Records from a collection

•••••

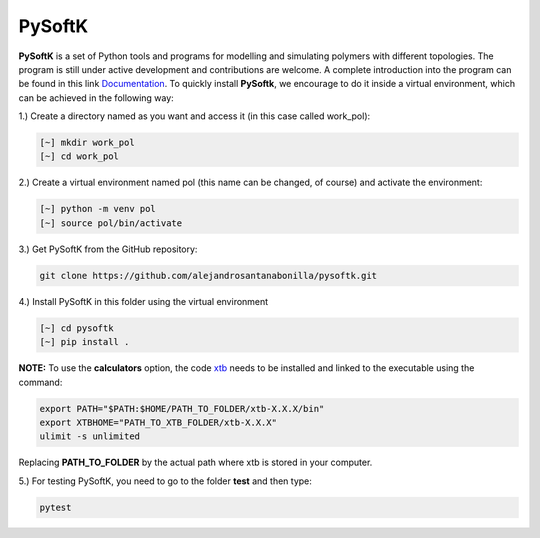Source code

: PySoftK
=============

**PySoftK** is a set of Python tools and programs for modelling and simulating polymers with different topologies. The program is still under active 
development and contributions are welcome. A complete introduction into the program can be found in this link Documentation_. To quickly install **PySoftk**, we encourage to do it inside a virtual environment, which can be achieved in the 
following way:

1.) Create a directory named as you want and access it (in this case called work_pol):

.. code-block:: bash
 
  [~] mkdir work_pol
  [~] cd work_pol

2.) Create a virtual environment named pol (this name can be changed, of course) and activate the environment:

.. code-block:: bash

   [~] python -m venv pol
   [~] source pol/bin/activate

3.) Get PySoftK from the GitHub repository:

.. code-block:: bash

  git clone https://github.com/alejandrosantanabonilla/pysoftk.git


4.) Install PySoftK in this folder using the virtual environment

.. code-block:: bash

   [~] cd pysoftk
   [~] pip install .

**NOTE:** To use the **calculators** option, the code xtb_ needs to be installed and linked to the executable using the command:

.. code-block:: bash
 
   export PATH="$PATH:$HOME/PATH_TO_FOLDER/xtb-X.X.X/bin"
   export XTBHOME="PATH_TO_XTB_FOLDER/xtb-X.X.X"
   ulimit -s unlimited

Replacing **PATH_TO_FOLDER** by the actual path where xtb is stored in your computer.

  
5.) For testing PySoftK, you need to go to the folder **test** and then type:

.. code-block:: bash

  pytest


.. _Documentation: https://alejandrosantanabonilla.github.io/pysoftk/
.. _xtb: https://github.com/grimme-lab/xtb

•••••

Each entry should be transcribed exactly as given, with pictures omitted.

Source code

: PySoftK
=============

**PySoftK** is a set of Python tools and programs for modelling and simulating polymers with different topologies. The program is still under active 
development and contributions are welcome. A complete introduction into the program can be found in this link Documentation_. To quickly install **PySoftk**, we encourage to do it inside a virtual environment, which can be achieved in the 
following way:

1.) Create a directory named as you want and access it (in this case called work_pol):

.. code-block:: bash
 
  [~] mkdir work_pol
  [~] cd work_pol

2.) Create a virtual environment named pol (this name can be changed, of course) and activate the environment:

.. code-block:: bash

   [~] python -m venv pol
   [~] source pol/bin/activate

3.) Get PySoftK from the GitHub repository:

.. code-block:: bash

  git clone https://github.com/alejandrosantanabonilla/pysoftk.git


4.) Install PySoftK in this folder using the virtual environment

.. code-block:: bash

   [~] cd pysoftk
   [~] pip install .

**NOTE:** To use the **calculators** option, the code xtb_ needs to be installed and linked to the executable using the command:

.. code-block:: bash
 
   export PATH="$PATH:$HOME/PATH_TO_FOLDER/xtb-X.X.X/bin"
   export XTBHOME="PATH_TO_XTB_FOLDER/xtb-X.X.X"
   ulimit -s unlimited

Replacing **PATH_TO_FOLDER** by the actual path where xtb is stored in your computer.

  
5.) For testing PySoftK, you need to go to the folder **test** and then type:

.. code-block:: bash

  pytest


.. _Documentation: https://alejandrosantanabonilla.github.io/pysoftk/
.. _xtb: https://github.com/grimme-lab/xtb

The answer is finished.